Mysql says wait_timeout is 28800

haproxy says its client and server timeouts for mysql is 90m (== 5400)

keystone says connection_recycle_time is 3600.

So how is keystone ever getting a timeout?

haproxy doesn't show any mysql activity, so it isn't breaking connections.

I merged https://gerrit.wikimedia.org/r/c/operations/puppet/+/888107 in an attempt to standardize db config. I don't really expect it to fix nova but I'm hopeful that it will get the 'has gone away' warnings to stop, or at least provide us with a single lever to debug with.

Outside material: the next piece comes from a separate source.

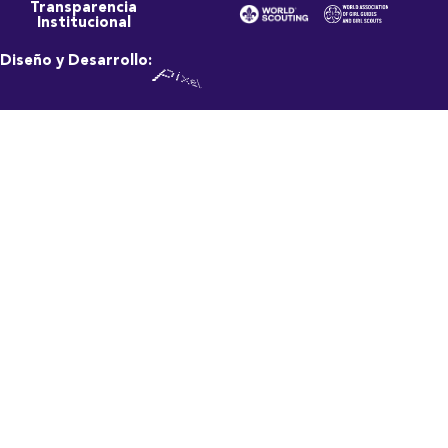
Transparencia
Institucional
Diseño y Desarrollo:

Change 888220 had a related patch set uploaded (by Andrew Bogott; author: Andrew Bogott):

[operations/puppet@production] Openstack database config: lower timeouts quite a bit

https://gerrit.wikimedia.org/r/888220

Change 888220 merged by Andrew Bogott:

[operations/puppet@production] Openstack database config: lower timeouts quite a bit

https://gerrit.wikimedia.org/r/888220

Change 888242 had a related patch set uploaded (by Andrew Bogott; author: Andrew Bogott):

[operations/puppet@production] Openstack database config: enable 'use_db_reconnect'

https://gerrit.wikimedia.org/r/888242

Change 888242 merged by Andrew Bogott:

[operations/puppet@production] Openstack database config: enable 'use_db_reconnect'

https://gerrit.wikimedia.org/r/888242

Change 888703 had a related patch set uploaded (by Andrew Bogott; author: Andrew Bogott):

[operations/puppet@production] cloud-vps/galera: standardize timeouts across haprox/mysql

https://gerrit.wikimedia.org/r/888703

Change 888703 merged by Andrew Bogott:

[operations/puppet@production] cloud-vps/galera: standardize timeouts across haprox/mysql

https://gerrit.wikimedia.org/r/888703

Change 888703 merged by Andrew Bogott:

[operations/puppet@production] cloud-vps/galera: standardize timeouts across haprox/mysql

https://gerrit.wikimedia.org/r/888703

I reverted that one because it made things worse.

Change 889235 had a related patch set uploaded (by Andrew Bogott; author: Andrew Bogott):

[operations/puppet@production] OpenStack nova: increase nova-api workers per node from 2 to 6

https://gerrit.wikimedia.org/r/889235

Change 889235 merged by Andrew Bogott:

[operations/puppet@production] OpenStack nova: increase nova-api workers per node from 2 to 8

https://gerrit.wikimedia.org/r/889235

I think this is fixed with the increase in worker nodes.